___ Extracted information ___

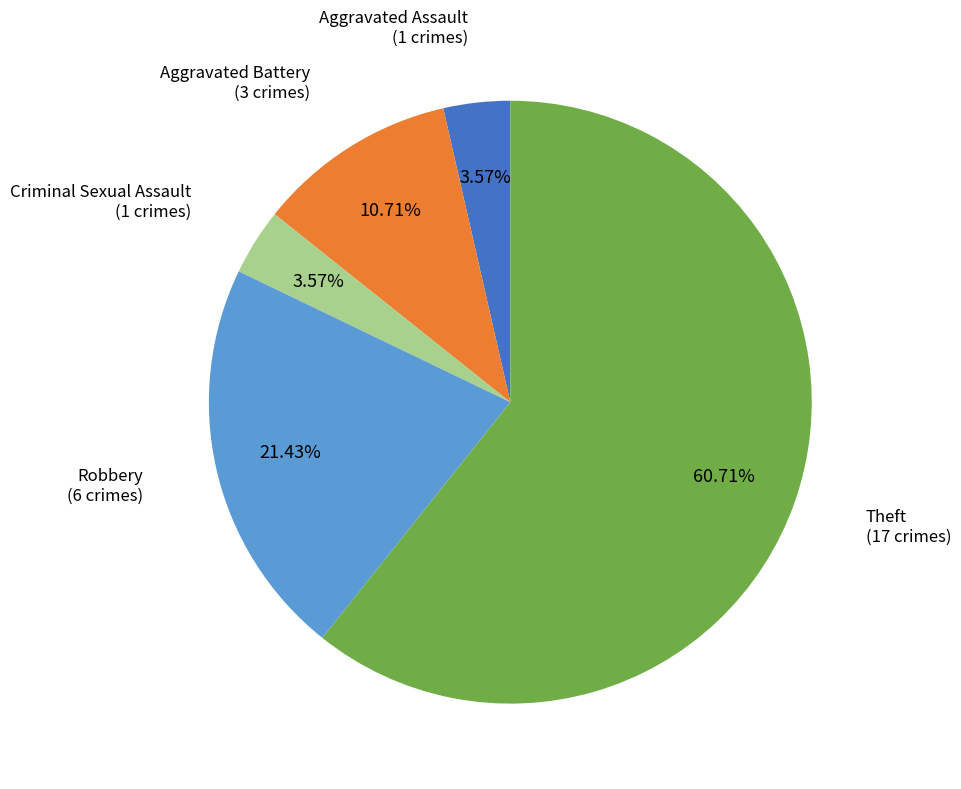

To the nearest percent, what percentage of the pie is Criminal Sexual Assault?

4%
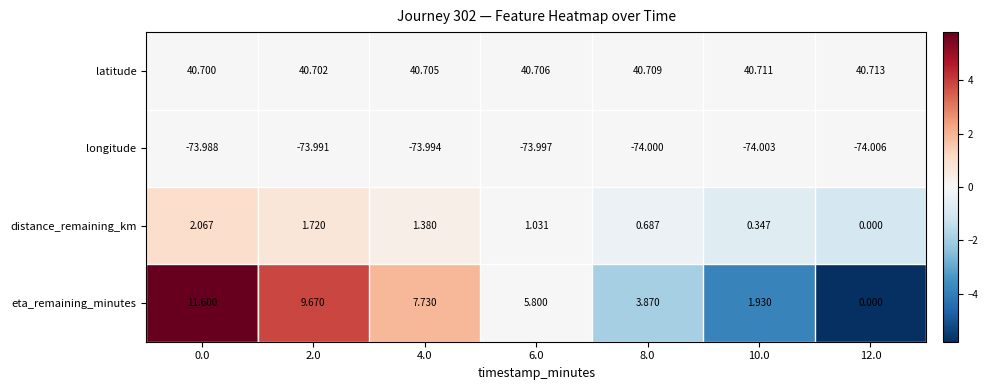

Between 0.0 and 12.0, which series saw the biggest shift?

eta_remaining_minutes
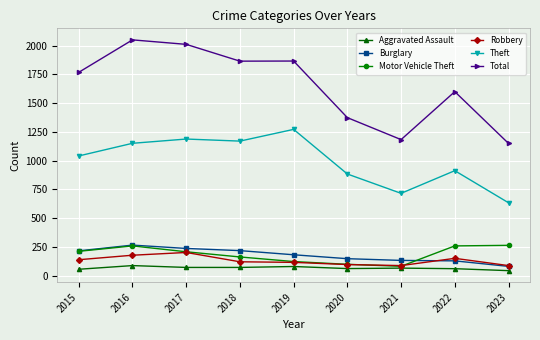

Between 2018 and 2020, which series saw the biggest shift?

Total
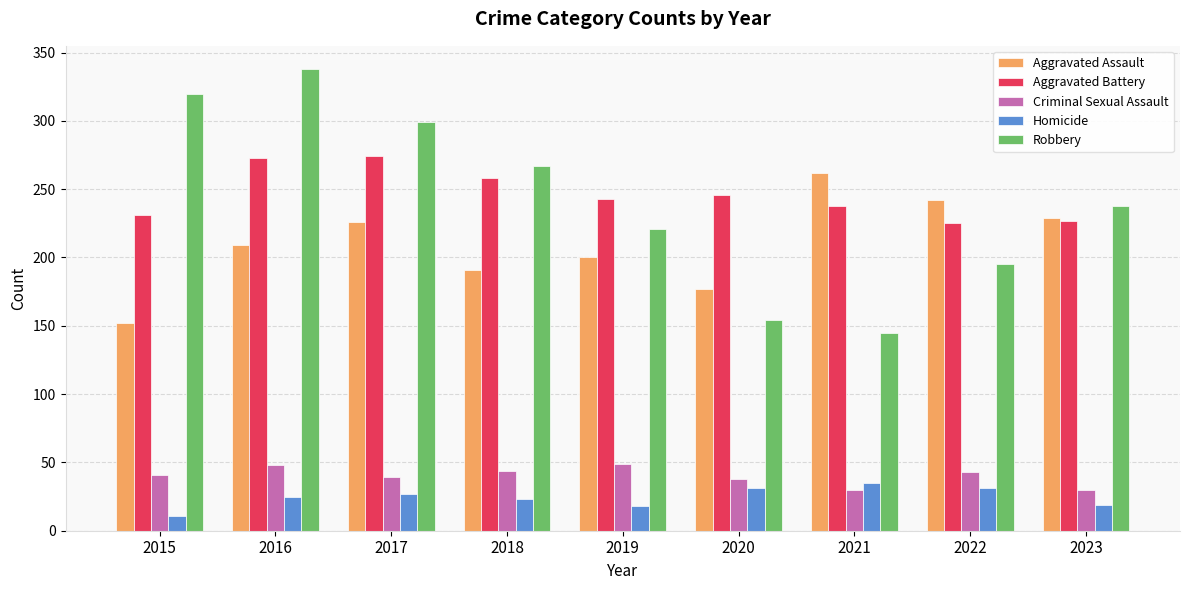

The Criminal Sexual Assault series shows 77 at 2018. True or false?

False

___

- _Problem to solve_: Rewrite every text line in the entries above as a JSON list of strings, one string per line, skipping blank lines. Leave out the pictures.

- _Task output_:
[
  "To the nearest percent, what percentage of the pie is Criminal Sexual Assault?",
  "4%",
  "Between 0.0 and 12.0, which series saw the biggest shift?",
  "eta_remaining_minutes",
  "Between 2018 and 2020, which series saw the biggest shift?",
  "Total",
  "The Criminal Sexual Assault series shows 77 at 2018. True or false?",
  "False"
]